What lines in the records below mention "Gelfand"? List them all.
==== THE RECORDS ====
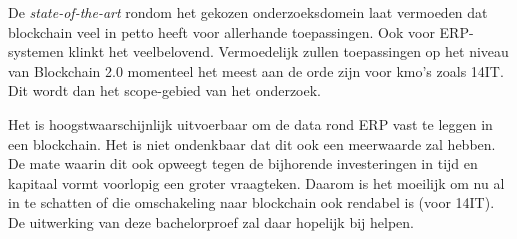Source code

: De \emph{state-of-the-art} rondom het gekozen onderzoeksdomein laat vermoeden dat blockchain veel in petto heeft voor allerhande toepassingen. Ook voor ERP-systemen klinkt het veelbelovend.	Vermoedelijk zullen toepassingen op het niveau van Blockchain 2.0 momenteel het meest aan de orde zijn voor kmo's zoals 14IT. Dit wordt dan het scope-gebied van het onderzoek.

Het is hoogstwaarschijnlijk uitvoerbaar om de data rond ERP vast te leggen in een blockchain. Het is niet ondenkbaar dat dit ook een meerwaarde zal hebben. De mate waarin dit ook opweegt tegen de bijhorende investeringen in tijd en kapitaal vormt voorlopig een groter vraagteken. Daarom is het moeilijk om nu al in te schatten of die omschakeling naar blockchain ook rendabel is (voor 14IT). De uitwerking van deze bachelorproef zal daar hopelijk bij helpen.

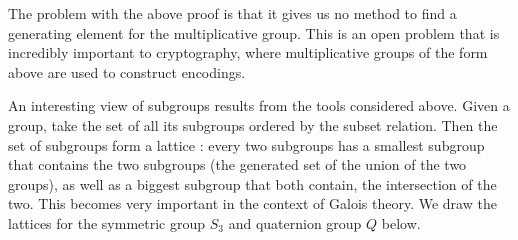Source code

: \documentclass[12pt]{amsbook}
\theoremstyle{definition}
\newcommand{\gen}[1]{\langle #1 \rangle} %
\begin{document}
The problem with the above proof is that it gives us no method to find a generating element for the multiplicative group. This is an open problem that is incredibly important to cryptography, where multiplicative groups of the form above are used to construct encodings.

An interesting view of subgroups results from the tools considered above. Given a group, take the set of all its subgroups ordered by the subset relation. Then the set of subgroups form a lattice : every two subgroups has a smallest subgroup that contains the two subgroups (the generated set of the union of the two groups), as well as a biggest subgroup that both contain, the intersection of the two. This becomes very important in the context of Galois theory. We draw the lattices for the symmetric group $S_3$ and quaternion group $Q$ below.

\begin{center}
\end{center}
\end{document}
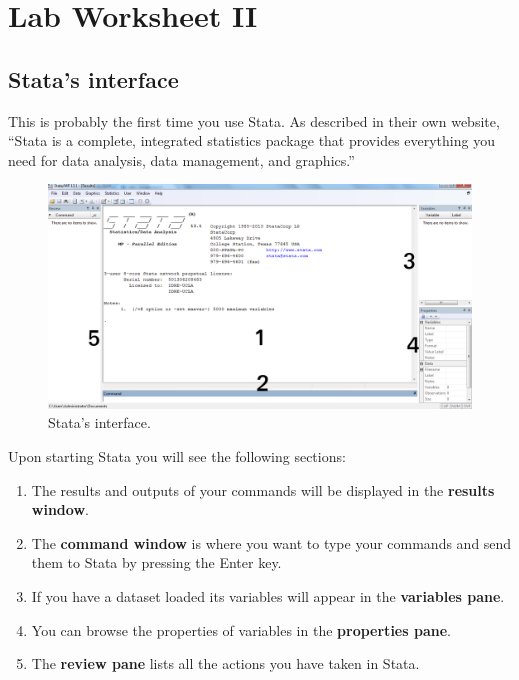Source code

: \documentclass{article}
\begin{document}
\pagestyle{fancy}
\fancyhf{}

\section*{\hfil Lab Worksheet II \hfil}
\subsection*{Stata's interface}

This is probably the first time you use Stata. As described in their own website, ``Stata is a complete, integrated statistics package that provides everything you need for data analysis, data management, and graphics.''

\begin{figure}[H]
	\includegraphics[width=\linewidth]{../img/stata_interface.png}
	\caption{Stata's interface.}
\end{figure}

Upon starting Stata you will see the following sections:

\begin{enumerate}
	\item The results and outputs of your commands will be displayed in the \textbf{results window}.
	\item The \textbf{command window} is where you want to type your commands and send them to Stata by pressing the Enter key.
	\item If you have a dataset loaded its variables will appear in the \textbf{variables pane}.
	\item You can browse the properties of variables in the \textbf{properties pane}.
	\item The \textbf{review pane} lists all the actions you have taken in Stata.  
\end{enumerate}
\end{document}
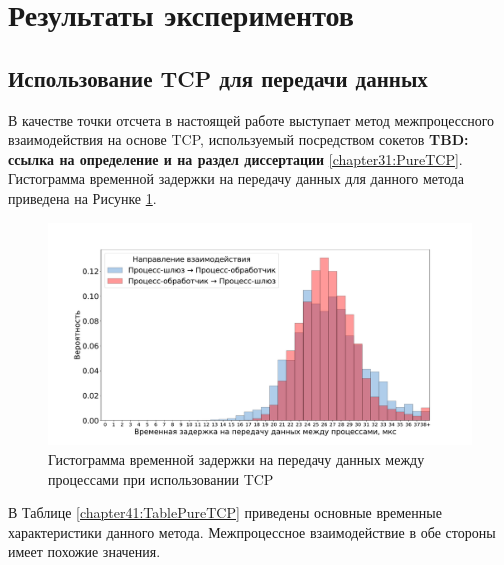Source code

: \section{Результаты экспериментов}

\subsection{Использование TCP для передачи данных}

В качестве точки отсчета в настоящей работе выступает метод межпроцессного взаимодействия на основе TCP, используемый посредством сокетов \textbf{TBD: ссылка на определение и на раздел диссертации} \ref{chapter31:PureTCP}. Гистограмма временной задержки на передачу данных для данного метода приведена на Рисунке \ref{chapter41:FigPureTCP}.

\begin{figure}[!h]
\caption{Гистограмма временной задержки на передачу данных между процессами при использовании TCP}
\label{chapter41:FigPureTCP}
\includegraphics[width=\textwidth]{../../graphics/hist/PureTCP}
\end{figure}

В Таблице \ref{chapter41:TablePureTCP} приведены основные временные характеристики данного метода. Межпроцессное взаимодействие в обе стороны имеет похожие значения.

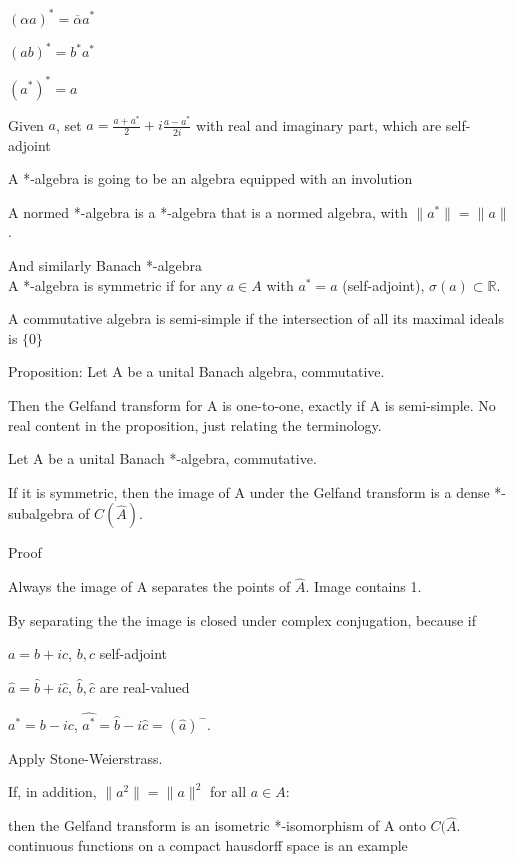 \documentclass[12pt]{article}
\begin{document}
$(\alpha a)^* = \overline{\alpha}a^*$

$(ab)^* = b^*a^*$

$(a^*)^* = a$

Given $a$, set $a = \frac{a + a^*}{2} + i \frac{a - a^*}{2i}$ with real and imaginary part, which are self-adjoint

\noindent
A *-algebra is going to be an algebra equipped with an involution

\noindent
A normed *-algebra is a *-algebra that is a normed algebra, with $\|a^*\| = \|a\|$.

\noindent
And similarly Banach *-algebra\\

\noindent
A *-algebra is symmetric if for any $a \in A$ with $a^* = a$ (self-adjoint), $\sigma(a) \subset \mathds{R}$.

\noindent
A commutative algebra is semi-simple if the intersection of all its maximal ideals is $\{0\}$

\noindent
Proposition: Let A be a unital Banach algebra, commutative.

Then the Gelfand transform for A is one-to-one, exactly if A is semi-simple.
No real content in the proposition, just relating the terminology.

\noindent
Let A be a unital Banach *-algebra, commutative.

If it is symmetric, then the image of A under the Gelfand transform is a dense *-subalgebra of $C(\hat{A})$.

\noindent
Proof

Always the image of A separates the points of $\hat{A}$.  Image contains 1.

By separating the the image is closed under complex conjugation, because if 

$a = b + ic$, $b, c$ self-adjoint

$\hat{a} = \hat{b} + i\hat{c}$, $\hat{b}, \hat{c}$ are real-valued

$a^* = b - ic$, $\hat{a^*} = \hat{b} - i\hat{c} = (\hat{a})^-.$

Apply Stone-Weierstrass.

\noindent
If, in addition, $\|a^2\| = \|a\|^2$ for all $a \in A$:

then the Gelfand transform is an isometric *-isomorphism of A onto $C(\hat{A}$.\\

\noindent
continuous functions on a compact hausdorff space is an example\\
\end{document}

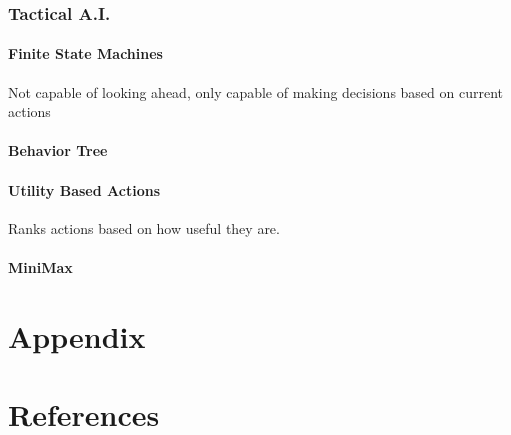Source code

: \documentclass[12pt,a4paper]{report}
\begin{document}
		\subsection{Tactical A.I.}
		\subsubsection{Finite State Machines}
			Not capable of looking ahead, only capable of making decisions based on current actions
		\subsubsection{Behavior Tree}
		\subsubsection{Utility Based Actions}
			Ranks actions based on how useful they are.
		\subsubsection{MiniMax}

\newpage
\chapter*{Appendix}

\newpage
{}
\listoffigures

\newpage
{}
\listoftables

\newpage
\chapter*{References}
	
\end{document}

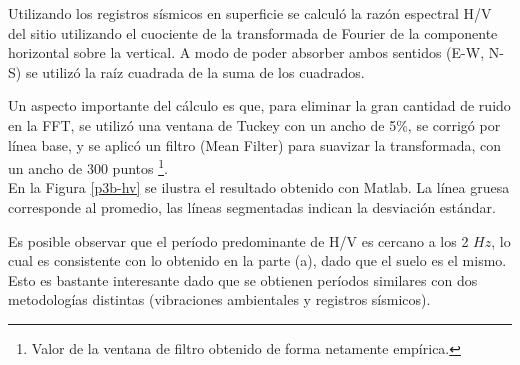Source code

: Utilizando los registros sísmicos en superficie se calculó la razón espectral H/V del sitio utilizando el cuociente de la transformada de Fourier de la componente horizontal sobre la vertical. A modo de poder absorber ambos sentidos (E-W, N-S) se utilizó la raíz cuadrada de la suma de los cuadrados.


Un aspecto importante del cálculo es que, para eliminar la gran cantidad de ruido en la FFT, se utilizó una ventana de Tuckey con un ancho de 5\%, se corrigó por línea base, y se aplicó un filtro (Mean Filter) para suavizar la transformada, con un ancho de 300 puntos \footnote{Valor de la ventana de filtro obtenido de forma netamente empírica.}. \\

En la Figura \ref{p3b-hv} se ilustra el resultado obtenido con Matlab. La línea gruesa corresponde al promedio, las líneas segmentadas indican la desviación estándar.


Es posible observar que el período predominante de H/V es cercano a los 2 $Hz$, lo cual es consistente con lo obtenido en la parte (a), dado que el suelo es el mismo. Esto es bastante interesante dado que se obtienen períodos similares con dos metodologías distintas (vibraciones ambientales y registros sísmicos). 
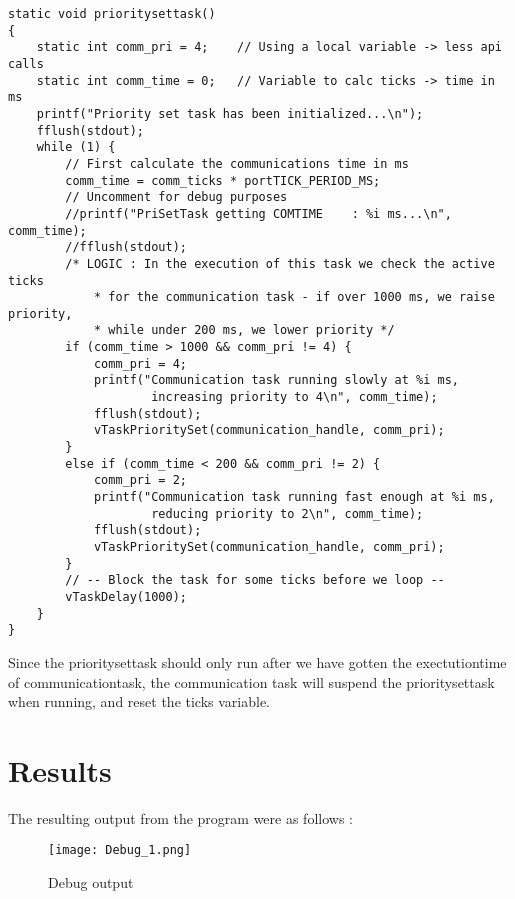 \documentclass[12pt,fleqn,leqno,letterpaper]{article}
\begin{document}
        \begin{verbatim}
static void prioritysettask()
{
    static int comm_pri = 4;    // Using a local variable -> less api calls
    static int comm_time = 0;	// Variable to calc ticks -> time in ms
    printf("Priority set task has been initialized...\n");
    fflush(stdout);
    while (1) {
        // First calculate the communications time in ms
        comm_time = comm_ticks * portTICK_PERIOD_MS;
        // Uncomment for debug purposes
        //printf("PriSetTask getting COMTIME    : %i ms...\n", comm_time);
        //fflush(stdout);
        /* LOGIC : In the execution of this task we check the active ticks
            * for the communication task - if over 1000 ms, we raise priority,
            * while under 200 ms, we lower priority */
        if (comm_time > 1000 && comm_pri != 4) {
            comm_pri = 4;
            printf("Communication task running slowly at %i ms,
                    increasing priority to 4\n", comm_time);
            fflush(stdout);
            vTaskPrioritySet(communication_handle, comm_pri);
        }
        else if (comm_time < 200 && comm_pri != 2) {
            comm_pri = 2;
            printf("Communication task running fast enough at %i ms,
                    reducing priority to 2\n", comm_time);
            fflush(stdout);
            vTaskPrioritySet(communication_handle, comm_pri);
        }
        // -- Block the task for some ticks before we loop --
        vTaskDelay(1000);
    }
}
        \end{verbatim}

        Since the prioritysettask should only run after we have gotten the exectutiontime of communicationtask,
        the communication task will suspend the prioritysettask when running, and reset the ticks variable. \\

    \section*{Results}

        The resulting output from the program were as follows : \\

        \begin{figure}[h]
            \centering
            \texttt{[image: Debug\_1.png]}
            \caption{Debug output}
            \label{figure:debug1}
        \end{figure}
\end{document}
====
# EXERCISE SOLUTION:
Then the Gelfand transform for A is one-to-one, exactly if A is semi-simple.
If it is symmetric, then the image of A under the Gelfand transform is a dense *-subalgebra of $C(\hat{A})$.
then the Gelfand transform is an isometric *-isomorphism of A onto $C(\hat{A}$.\\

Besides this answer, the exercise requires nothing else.